Tori et Lokita sont arrivé(e)s en Belgique depuis la Sicile, après avoir traversé la Méditerranée sur le même bateau. Liés par une relation très forte, il et elle se font passer pour frère et sœur afin que Lokita puisse obtenir des papiers…
Dans Le jeune Ahmed, les frères Dardenne interrogeaient ce qui dans l’intégration a pu rater au point qu’un adolescent se laisse embrigader dans l’extrémisme religieux. Dans Tori et Lokita, la question est quelque part prolongée en se plaçant au début du processus. Que fait-on des très jeunes gens qui arrivent dans un pays occidental sans famille, sans adulte pour les protéger, sans statut légal ?
Ces gamin(e)s qu’on appelle généralement « mineurs non accompagnés » acquièrent ici une individualité parce qu’ils sont deux. C’est la relation qui les unit qui devient le trait principal de leur personnalité : chacun s’inquiète pour l’autre, tente d’adoucir son quotidien ou de le protéger. Lokita, c’est l’angoisse, la peur de la séparation, de manquer d’argent, de se voir contrainte par la loi à abandonner Tori. Tori, c’est l’espoir, l’optimisme, les dessins et les chansons comme des remparts érigés entre la violence sociale et leur bulle à deux. Dans le titre du film, ce qui importe, c’est le « et ». Le trait d’union qui constitue le ciment d’un scénario tout entier polarisé entre les moments de séparation et les moments de retrouvailles.
Une fois de plus, les deux frères belges ont fait appel à des débutant(e)s pour leurs rôles principaux, le petit Pablo Schils et la grande Joely Mbundu, très bien choisi(e)s et très complémentaires. La combinaison de visages inconnus et d’une façon de filmer toujours aussi naturaliste contribue au côté quasi documentaire du long-métrage. Cependant, le choix de confronter les enfants au milieu du trafic de drogue est clairement ce qui tire l’ensemble du côté de la fiction. On retrouve dans le film des réminiscences d’œuvres précédentes : un gamin au vélo, la forêt le long d’une route où tout peut arriver à l’abri des regards, la subornation par des adultes malintentionnés d’enfants livrés eux-mêmes, et même le décor de la cuisine comme repaire de repris de justice.

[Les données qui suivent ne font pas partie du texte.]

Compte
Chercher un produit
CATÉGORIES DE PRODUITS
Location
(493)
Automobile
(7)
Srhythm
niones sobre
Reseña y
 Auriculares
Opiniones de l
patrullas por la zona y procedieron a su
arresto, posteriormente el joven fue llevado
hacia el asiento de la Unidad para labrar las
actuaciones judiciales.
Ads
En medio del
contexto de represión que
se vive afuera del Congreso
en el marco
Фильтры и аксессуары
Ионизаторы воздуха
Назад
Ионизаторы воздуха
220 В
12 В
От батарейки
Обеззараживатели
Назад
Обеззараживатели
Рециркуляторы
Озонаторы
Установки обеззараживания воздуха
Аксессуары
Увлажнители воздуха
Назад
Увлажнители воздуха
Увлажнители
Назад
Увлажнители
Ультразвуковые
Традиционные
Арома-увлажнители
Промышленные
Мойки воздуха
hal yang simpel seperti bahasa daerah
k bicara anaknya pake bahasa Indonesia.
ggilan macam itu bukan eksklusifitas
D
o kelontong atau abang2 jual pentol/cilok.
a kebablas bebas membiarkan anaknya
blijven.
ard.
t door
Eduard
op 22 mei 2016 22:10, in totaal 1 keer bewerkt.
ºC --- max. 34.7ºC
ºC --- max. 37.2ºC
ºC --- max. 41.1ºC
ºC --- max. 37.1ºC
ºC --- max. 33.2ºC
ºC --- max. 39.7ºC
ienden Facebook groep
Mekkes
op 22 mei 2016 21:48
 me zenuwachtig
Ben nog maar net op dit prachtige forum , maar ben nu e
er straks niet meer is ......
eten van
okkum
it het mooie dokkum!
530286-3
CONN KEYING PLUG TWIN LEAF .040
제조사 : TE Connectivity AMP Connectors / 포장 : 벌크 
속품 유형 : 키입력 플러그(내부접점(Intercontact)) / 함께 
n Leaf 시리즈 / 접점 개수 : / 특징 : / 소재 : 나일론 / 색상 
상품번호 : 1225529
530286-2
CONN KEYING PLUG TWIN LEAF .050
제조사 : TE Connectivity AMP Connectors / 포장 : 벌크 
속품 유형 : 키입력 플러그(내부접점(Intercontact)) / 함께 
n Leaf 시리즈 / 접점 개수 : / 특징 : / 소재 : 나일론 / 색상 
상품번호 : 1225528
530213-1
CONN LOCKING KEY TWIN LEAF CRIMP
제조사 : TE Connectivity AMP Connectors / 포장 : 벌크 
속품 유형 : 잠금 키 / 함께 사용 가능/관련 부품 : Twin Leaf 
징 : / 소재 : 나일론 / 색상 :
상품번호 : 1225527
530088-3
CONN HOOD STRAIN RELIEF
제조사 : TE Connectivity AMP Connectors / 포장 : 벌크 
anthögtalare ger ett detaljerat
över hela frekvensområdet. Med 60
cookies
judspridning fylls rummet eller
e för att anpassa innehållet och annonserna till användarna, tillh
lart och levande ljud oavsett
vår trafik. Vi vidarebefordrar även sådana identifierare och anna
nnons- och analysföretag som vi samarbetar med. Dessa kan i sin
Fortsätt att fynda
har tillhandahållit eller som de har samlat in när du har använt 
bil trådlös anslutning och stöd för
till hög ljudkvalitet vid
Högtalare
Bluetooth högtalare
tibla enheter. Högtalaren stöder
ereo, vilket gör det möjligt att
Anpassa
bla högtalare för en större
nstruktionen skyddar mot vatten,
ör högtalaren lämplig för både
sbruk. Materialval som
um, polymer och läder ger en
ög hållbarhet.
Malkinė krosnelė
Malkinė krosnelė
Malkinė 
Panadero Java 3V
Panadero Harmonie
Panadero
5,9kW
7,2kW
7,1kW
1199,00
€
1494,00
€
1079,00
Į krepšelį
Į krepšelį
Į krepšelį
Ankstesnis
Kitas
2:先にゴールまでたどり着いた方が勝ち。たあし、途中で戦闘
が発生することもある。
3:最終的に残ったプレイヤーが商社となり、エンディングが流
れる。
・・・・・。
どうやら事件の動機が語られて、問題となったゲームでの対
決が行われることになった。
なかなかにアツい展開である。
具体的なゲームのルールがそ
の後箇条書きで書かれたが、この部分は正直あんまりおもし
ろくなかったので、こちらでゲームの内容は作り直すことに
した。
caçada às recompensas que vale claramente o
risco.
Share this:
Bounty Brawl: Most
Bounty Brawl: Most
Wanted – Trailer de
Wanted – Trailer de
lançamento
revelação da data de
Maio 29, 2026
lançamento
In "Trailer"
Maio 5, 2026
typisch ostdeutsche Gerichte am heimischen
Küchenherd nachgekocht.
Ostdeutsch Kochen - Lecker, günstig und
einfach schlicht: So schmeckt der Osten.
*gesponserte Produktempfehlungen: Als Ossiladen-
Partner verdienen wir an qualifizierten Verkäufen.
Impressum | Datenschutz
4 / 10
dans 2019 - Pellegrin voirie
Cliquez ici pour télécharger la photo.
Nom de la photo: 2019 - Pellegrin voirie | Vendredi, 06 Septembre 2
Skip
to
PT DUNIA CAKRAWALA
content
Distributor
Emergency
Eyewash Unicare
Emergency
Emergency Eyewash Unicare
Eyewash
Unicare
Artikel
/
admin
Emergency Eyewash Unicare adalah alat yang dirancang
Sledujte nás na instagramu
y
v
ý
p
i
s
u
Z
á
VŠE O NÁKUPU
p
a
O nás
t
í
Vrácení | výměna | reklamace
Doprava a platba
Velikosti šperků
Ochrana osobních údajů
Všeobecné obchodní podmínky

Plus que jamais, ce cinéma social se veut un manifeste contre les procédures d’accueil des enfants étrangers en Europe, et la construction du récit, avec son ouverture sur l’audition de Lokita pour obtenir les papiers et la mention de ceux-ci dans le dernier monologue de Tori, insiste lourdement sur la responsabilité des pouvoirs publics dans le destin des protagonistes. Avec son côté Désastreuses aventures des orphelins Baudelaire, où toutes les calamités possibles s’abattent tour à tour sur les enfants, cerné(e)s par des adultes majoritairement malintentionnés qui ne pensent qu’à leur extorquer de l’argent, les utiliser pour faire des choses illégales ou attenter à leur pudeur, Tori et Lokita devient presque trop lourd et trop peu subtil dans sa façon d’assener sa vision sombre du monde à la face des spectateurs/trices. On s’habitue tellement à ce que les deux cinéastes fassent toujours le choix du pire qu’on finit par ne plus en être aussi bouleversé(e) qu’on le devrait. Paradoxalement, ce sont les scènes les plus légères, telles que le karaoké au restaurant, qui trouvent le plus facilement le chemin des cœurs.